**Dataset records**
----------------------------------------
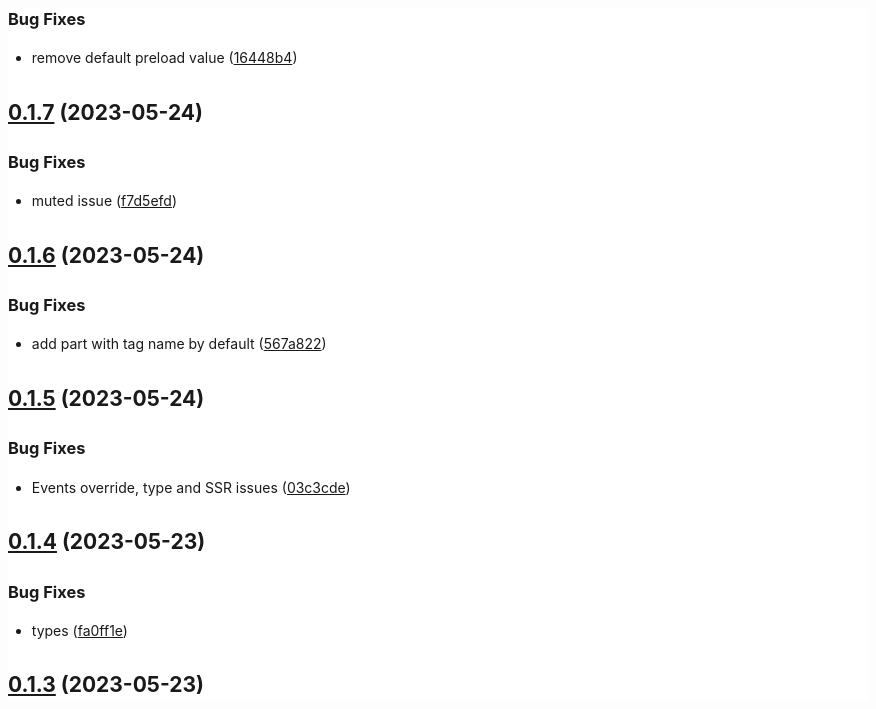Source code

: 
### Bug Fixes

* remove default preload value ([16448b4](https://github.com/muxinc/custom-media-element/commit/16448b4d2c1bd0189008be38a3acc73ded32340f))



## [0.1.7](https://github.com/muxinc/custom-media-element/compare/v0.1.6...v0.1.7) (2023-05-24)


### Bug Fixes

* muted issue ([f7d5efd](https://github.com/muxinc/custom-media-element/commit/f7d5efd323d417af2a72cde98737026b1f9cebd6))



## [0.1.6](https://github.com/muxinc/custom-media-element/compare/v0.1.5...v0.1.6) (2023-05-24)


### Bug Fixes

* add part with tag name by default ([567a822](https://github.com/muxinc/custom-media-element/commit/567a822f00ec9b5819a9fbc434fb1a3da7e90002))



## [0.1.5](https://github.com/muxinc/custom-media-element/compare/v0.1.4...v0.1.5) (2023-05-24)


### Bug Fixes

* Events override, type and SSR issues ([03c3cde](https://github.com/muxinc/custom-media-element/commit/03c3cde38b6fac56012bcf694aeb462ced79a298))



## [0.1.4](https://github.com/muxinc/custom-media-element/compare/v0.1.3...v0.1.4) (2023-05-23)


### Bug Fixes

* types ([fa0ff1e](https://github.com/muxinc/custom-media-element/commit/fa0ff1e807bed9de948b8084c98a0313f5abc5c4))



## [0.1.3](https://github.com/muxinc/custom-media-element/compare/v0.1.2...v0.1.3) (2023-05-23)

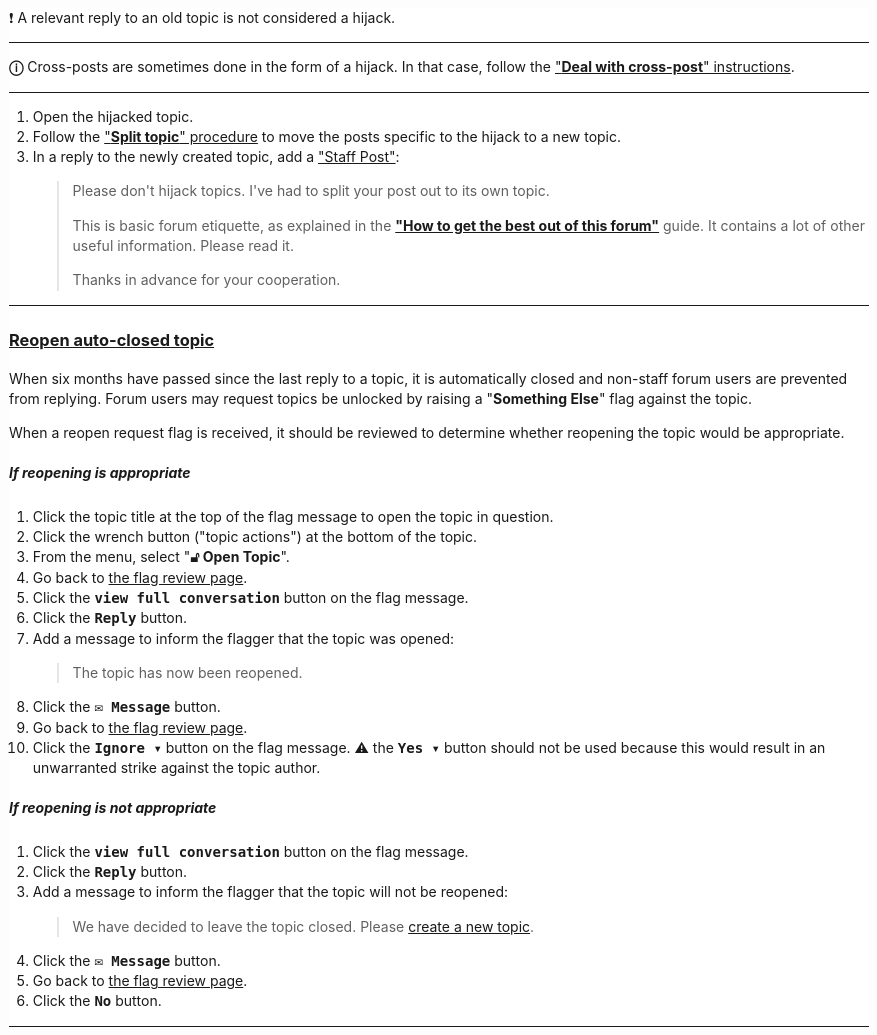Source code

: 
❗ A relevant reply to an old topic is not considered a hijack.

---

**ⓘ** Cross-posts are sometimes done in the form of a hijack. In that case, follow the ["**Deal with cross-post**" instructions](#deal-with-cross-post).

---

1. Open the hijacked topic.
1. Follow the ["**Split topic**" procedure](#split-topic) to move the posts specific to the hijack to a new topic.
1. In a reply to the newly created topic, add a ["Staff Post"](#make-staff-post):
   > Please don't hijack topics. I've had to split your post out to its own topic.
   >
   > This is basic forum etiquette, as explained in the [**"How to get the best out of this forum"**](https://forum.arduino.cc/t/how-to-get-the-best-out-of-this-forum/679966) guide. It contains a lot of other useful information. Please read it.
   >
   > Thanks in advance for your cooperation.

---

<a name="reopen-auto-closed-topic"></a>

### [Reopen auto-closed topic](#reopen-auto-closed-topic)

When six months have passed since the last reply to a topic, it is automatically closed and non-staff forum users are prevented from replying. Forum users may request topics be unlocked by raising a "**Something Else**" flag against the topic.

When a reopen request flag is received, it should be reviewed to determine whether reopening the topic would be appropriate.

##### If reopening is appropriate

1. Click the topic title at the top of the flag message to open the topic in question.
1. Click the wrench button ("topic actions") at the bottom of the topic.
1. From the menu, select "**🔓︎ Open Topic**".
1. Go back to [the flag review page](https://forum.arduino.cc/review).
1. Click the <kbd>**view full conversation**</kbd> button on the flag message.
1. Click the <kbd>**Reply**</kbd> button.
1. Add a message to inform the flagger that the topic was opened:
   > The topic has now been reopened.
1. Click the <kbd>**✉ Message**</kbd> button.
1. Go back to [the flag review page](https://forum.arduino.cc/review).
1. Click the <kbd>**Ignore ▾**</kbd> button on the flag message.
   ⚠ the <kbd>**Yes ▾**</kbd> button should not be used because this would result in an unwarranted strike against the topic author.

##### If reopening is not appropriate

1. Click the <kbd>**view full conversation**</kbd> button on the flag message.
1. Click the <kbd>**Reply**</kbd> button.
1. Add a message to inform the flagger that the topic will not be reopened:
   > We have decided to leave the topic closed. Please [create a new topic](https://forum.arduino.cc/t/how-to-get-the-best-out-of-this-forum/679966#first-post).
1. Click the <kbd>**✉ Message**</kbd> button.
1. Go back to [the flag review page](https://forum.arduino.cc/review).
1. Click the <kbd>**No**</kbd> button.

---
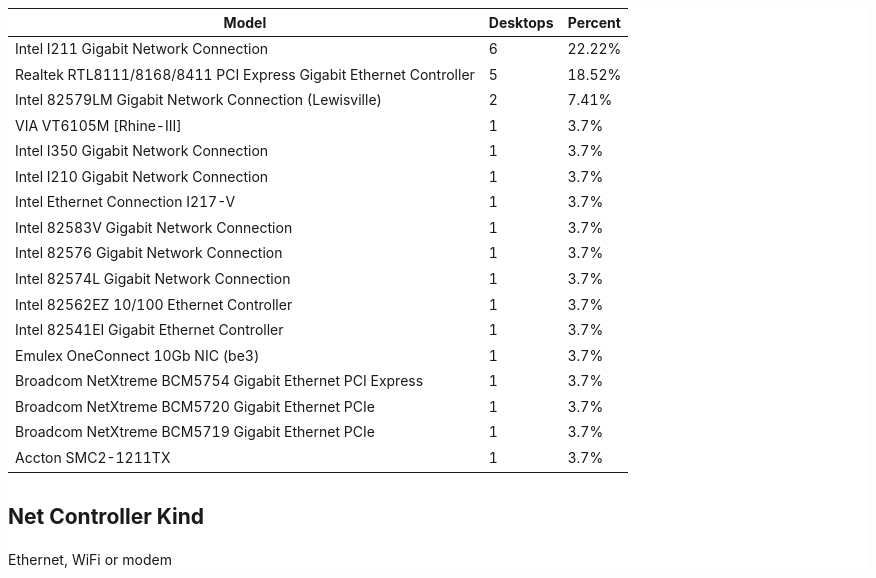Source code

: 
| Model                                                             | Desktops | Percent |
|-------------------------------------------------------------------|----------|---------|
| Intel I211 Gigabit Network Connection                             | 6        | 22.22%  |
| Realtek RTL8111/8168/8411 PCI Express Gigabit Ethernet Controller | 5        | 18.52%  |
| Intel 82579LM Gigabit Network Connection (Lewisville)             | 2        | 7.41%   |
| VIA VT6105M [Rhine-III]                                           | 1        | 3.7%    |
| Intel I350 Gigabit Network Connection                             | 1        | 3.7%    |
| Intel I210 Gigabit Network Connection                             | 1        | 3.7%    |
| Intel Ethernet Connection I217-V                                  | 1        | 3.7%    |
| Intel 82583V Gigabit Network Connection                           | 1        | 3.7%    |
| Intel 82576 Gigabit Network Connection                            | 1        | 3.7%    |
| Intel 82574L Gigabit Network Connection                           | 1        | 3.7%    |
| Intel 82562EZ 10/100 Ethernet Controller                          | 1        | 3.7%    |
| Intel 82541EI Gigabit Ethernet Controller                         | 1        | 3.7%    |
| Emulex OneConnect 10Gb NIC (be3)                                  | 1        | 3.7%    |
| Broadcom NetXtreme BCM5754 Gigabit Ethernet PCI Express           | 1        | 3.7%    |
| Broadcom NetXtreme BCM5720 Gigabit Ethernet PCIe                  | 1        | 3.7%    |
| Broadcom NetXtreme BCM5719 Gigabit Ethernet PCIe                  | 1        | 3.7%    |
| Accton SMC2-1211TX                                                | 1        | 3.7%    |

Net Controller Kind
-------------------

Ethernet, WiFi or modem
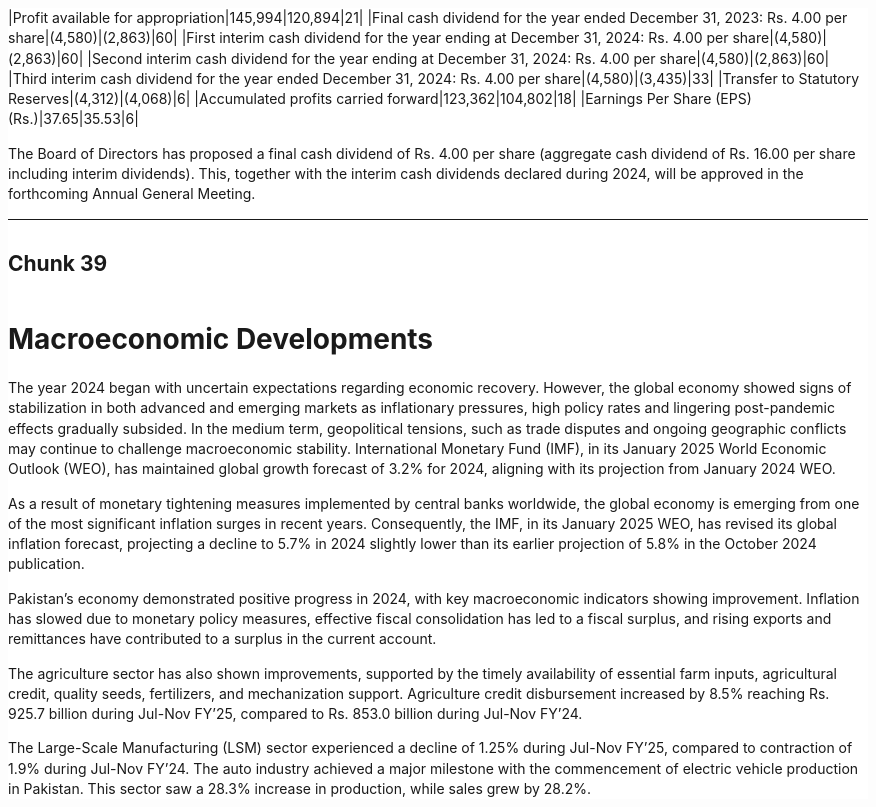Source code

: |Profit available for appropriation|145,994|120,894|21|
|Final cash dividend for the year ended December 31, 2023: Rs. 4.00 per share|(4,580)|(2,863)|60|
|First interim cash dividend for the year ending at December 31, 2024: Rs. 4.00 per share|(4,580)|(2,863)|60|
|Second interim cash dividend for the year ending at December 31, 2024: Rs. 4.00 per share|(4,580)|(2,863)|60|
|Third interim cash dividend for the year ended December 31, 2024: Rs. 4.00 per share|(4,580)|(3,435)|33|
|Transfer to Statutory Reserves|(4,312)|(4,068)|6|
|Accumulated profits carried forward|123,362|104,802|18|
|Earnings Per Share (EPS) (Rs.)|37.65|35.53|6|

The Board of Directors has proposed a final cash dividend of Rs. 4.00 per share (aggregate cash dividend of Rs. 16.00 per share including interim dividends). This, together with the interim cash dividends declared during 2024, will be approved in the forthcoming Annual General Meeting.

---

## Chunk 39

# Macroeconomic Developments

The year 2024 began with uncertain expectations regarding economic recovery. However, the global economy showed signs of stabilization in both advanced and emerging markets as inflationary pressures, high policy rates and lingering post-pandemic effects gradually subsided. In the medium term, geopolitical tensions, such as trade disputes and ongoing geographic conflicts may continue to challenge macroeconomic stability. International Monetary Fund (IMF), in its January 2025 World Economic Outlook (WEO), has maintained global growth forecast of 3.2% for 2024, aligning with its projection from January 2024 WEO.

As a result of monetary tightening measures implemented by central banks worldwide, the global economy is emerging from one of the most significant inflation surges in recent years. Consequently, the IMF, in its January 2025 WEO, has revised its global inflation forecast, projecting a decline to 5.7% in 2024 slightly lower than its earlier projection of 5.8% in the October 2024 publication.

Pakistan’s economy demonstrated positive progress in 2024, with key macroeconomic indicators showing improvement. Inflation has slowed due to monetary policy measures, effective fiscal consolidation has led to a fiscal surplus, and rising exports and remittances have contributed to a surplus in the current account.

The agriculture sector has also shown improvements, supported by the timely availability of essential farm inputs, agricultural credit, quality seeds, fertilizers, and mechanization support. Agriculture credit disbursement increased by 8.5% reaching Rs. 925.7 billion during Jul-Nov FY’25, compared to Rs. 853.0 billion during Jul-Nov FY’24.

The Large-Scale Manufacturing (LSM) sector experienced a decline of 1.25% during Jul-Nov FY’25, compared to contraction of 1.9% during Jul-Nov FY’24. The auto industry achieved a major milestone with the commencement of electric vehicle production in Pakistan. This sector saw a 28.3% increase in production, while sales grew by 28.2%.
----------------------------------------
Can you rewrite the lines starting at "When six months" and ending at "##### If reopening is appropriate" as a numbered list, omitting the blank lines?

**Response**
1. When six months have passed since the last reply to a topic, it is automatically closed and non-staff forum users are prevented from replying. Forum users may request topics be unlocked by raising a "**Something Else**" flag against the topic.
2. When a reopen request flag is received, it should be reviewed to determine whether reopening the topic would be appropriate.
3. ##### If reopening is appropriate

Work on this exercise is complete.